Below are some records; output exactly the lines from the line with "right ear: (507, 118)" to the line with "left shoulder: (541, 151)", both ends kept, and nothing more.
═════ Dataset content
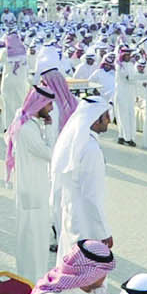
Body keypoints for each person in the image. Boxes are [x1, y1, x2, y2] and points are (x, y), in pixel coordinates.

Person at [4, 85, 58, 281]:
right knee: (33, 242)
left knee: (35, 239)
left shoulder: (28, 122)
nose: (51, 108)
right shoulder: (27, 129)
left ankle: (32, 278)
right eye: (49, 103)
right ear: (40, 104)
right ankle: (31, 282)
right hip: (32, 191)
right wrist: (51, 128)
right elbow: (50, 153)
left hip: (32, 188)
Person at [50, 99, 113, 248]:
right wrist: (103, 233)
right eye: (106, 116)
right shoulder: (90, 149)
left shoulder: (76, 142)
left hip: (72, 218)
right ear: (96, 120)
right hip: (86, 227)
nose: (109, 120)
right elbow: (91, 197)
══════════
═════ Dataset content
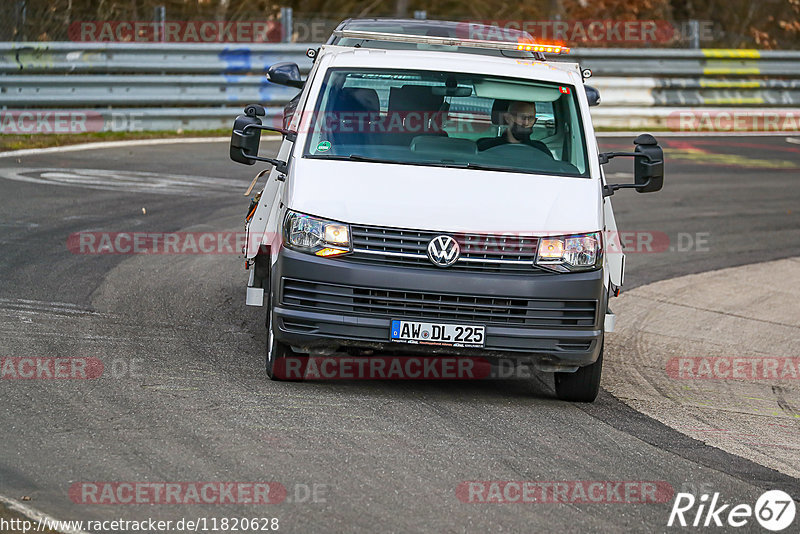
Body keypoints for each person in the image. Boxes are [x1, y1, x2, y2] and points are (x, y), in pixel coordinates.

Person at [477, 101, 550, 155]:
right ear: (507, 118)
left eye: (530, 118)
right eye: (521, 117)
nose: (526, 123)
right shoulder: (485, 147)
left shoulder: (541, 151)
══════════
Reply:
right ear: (507, 118)
left eye: (530, 118)
right eye: (521, 117)
nose: (526, 123)
right shoulder: (485, 147)
left shoulder: (541, 151)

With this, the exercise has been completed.